* _QUESTIONS_
[1] In the Samsung DA29-00020B filter page, list every side-by-side refrigerator model named as using this filter.
[2] Rewrite the paragraph beginning "The DA29-00020B is Samsung's flagship" from the Samsung DA29-00020B filter page as a short bulleted list, keeping its main facts.
[3] Continue the Samsung DA29-00020B filter page after its last installation step.

* _PASSAGE SHOWN_
*****

The DA29-00020B (also called HAF-CIN, HAF-CIN/EXP, or “Samsung Filter Type B”) fits more than 100 Samsung refrigerator models from 2010 onward. The Samsung OEM costs $50. A properly NSF/ANSI 42 + 53 certified compatible costs $16.99 — same filtration, same fit, 66% less.
What is the DA29-00020B?
The DA29-00020B is Samsung’s flagship refrigerator filter cartridge, in production since 2010. It’s a twist-in carbon block filter rated for 300 gallons / 6 months (whichever comes first). Samsung sells it under multiple product codes (HAF-CIN, HAF-CIN/EXP, DA97-08006A) but they all refer to the same cartridge.
Does my Samsung fridge use the DA29-00020B?
If your Samsung refrigerator was made between 2010 and today and isn’t a 4-door flex model from 2017+, the DA29-00020B almost certainly fits. Common compatible part numbers — any of these means DA29-00020B fits:
- DA29-00020B · DA29-00020A (current Samsung names)
- HAF-CIN · HAF-CIN/EXP (consumer brand label)
- DA29-00019A (legacy Samsung code)
- DA97-08006A · DA97-08006B (cross-references)
- Kenmore 46-9101 · 469101 (Kenmore equivalent)
If your fridge has a 4-door flex layout and the filter compartment shows HAF-QIN instead, you need our Samsung HAF-QIN Compatible. The two are not interchangeable.
Samsung models that use the DA29-00020B
Representative sample (this filter fits 100+ models):
- French-door: RF22K9381SR/SG, RF22KREDBSR, RF23HCEDBSR, RF23J9011SR, RF25HMEDBSR, RF26J7500SR, RF28HDEDBSR, RF28HFEDBSR, RF28K9070SR, RF30KMEDBSR
- Side-by-side: RH22H9010SR, RS22HDHPNSR, RS25J500DSR, RS25J5208SR, RS27FDBTNSR, RS28FDBTNSR
- Bottom-freezer: RB217ABRS, RB217ABBP, RB215ABBP, RL220NCTASP
If your model isn’t listed, check the existing filter cartridge in your fridge — the part number is printed on its label.
OEM vs Compatible — what’s the real difference?
| Criterion | Samsung OEM DA29-00020B | Our Compatible |
|---|---|---|
| Price | $50.00 | $16.99 (66% less) |
| NSF/ANSI 42 (taste/odor) | ✓ Certified | ✓ Certified (same lab) |
| NSF/ANSI 53 (lead, asbestos, mercury) | ✓ Certified | ✓ Certified (same lab) |
| Filter life | 6 mo / 300 gal | 6 mo / 300 gal |
| Flow rate | 0.5 gpm | 0.5 gpm |
| Warranty | Samsung 1-yr | $1,000 wrong-fit + 365-day returns |
Installation in 90 seconds
- Locate the filter compartment (usually upper-right interior of the fresh food section, behind a small flap).
- Twist the existing filter counterclockwise a quarter turn.
- Pull straight out — water shutoff is automatic, no leak.

*****

* _DATA SECTION_
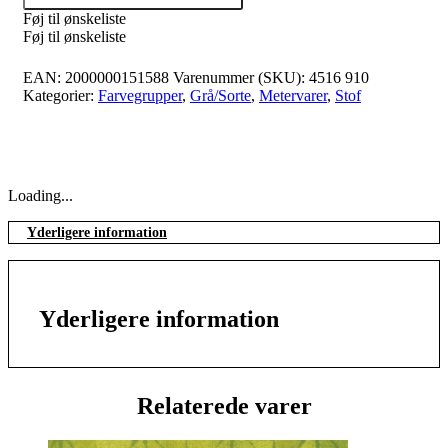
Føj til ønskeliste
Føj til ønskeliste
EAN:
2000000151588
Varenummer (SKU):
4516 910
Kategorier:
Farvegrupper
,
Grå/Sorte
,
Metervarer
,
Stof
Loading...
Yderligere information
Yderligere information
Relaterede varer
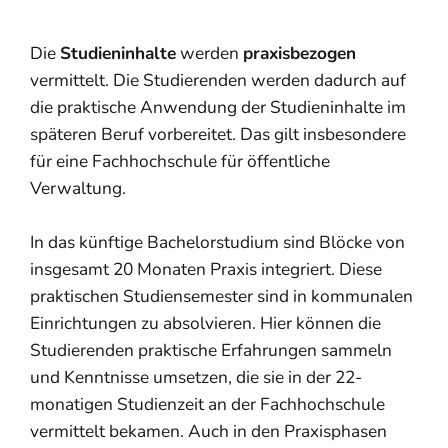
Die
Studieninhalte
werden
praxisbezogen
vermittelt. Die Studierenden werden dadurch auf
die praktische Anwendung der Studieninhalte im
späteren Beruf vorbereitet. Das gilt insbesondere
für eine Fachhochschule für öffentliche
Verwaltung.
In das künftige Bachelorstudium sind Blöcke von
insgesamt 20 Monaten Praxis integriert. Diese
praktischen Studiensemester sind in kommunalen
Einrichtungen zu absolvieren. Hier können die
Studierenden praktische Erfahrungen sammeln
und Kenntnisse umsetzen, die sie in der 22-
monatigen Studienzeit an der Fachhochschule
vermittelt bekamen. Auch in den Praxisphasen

*****

* _ANSWERS FOR THE TASKS_
[1] RH22H9010SR, RS22HDHPNSR, RS25J500DSR, RS25J5208SR, RS27FDBTNSR, RS28FDBTNSR

[2]
- Samsung's flagship refrigerator filter cartridge, made since 2010
- Twist-in carbon block filter
- Rated for 300 gallons or 6 months, whichever comes first
- Sold as HAF-CIN, HAF-CIN/EXP and DA97-08006A, all the same cartridge

[3]
- Insert the new DA29-00020B Compatible and twist clockwise until securely locked.
- Flush 1–2 gallons through the dispenser to clear air and carbon dust.
- Reset the filter indicator: hold the “Filter” button on your fridge display for 3 seconds (varies by model).
Frequently asked questions
Will a compatible void my Samsung fridge warranty?
No. Federal law (Magnuson-Moss Warranty Act, 1975) prohibits manufacturers from voiding warranty just because you used an aftermarket part. Samsung can refuse warranty service only if the compatible filter caused the failure — essentially impossible for a passive carbon cartridge.
Is the DA29-00020B the same as the HAF-QIN?
No, completely different cartridges. DA29-00020B = older Samsung models (twist-in interior compartment). HAF-QIN = newer 4-door flex models 2017+ (different slot, different cartridge shape). Don’t mix them up — wrong fit = water leak.
How often should I replace it?
Every 6 months or 300 gallons, whichever comes first. A family of 4 typically hits 300 gallons in about 6 months exactly. Heavy water use (lots of ice + dispenser drinks) can shorten this to 4–5 months. More on filter timing here.
What contaminants does it actually remove?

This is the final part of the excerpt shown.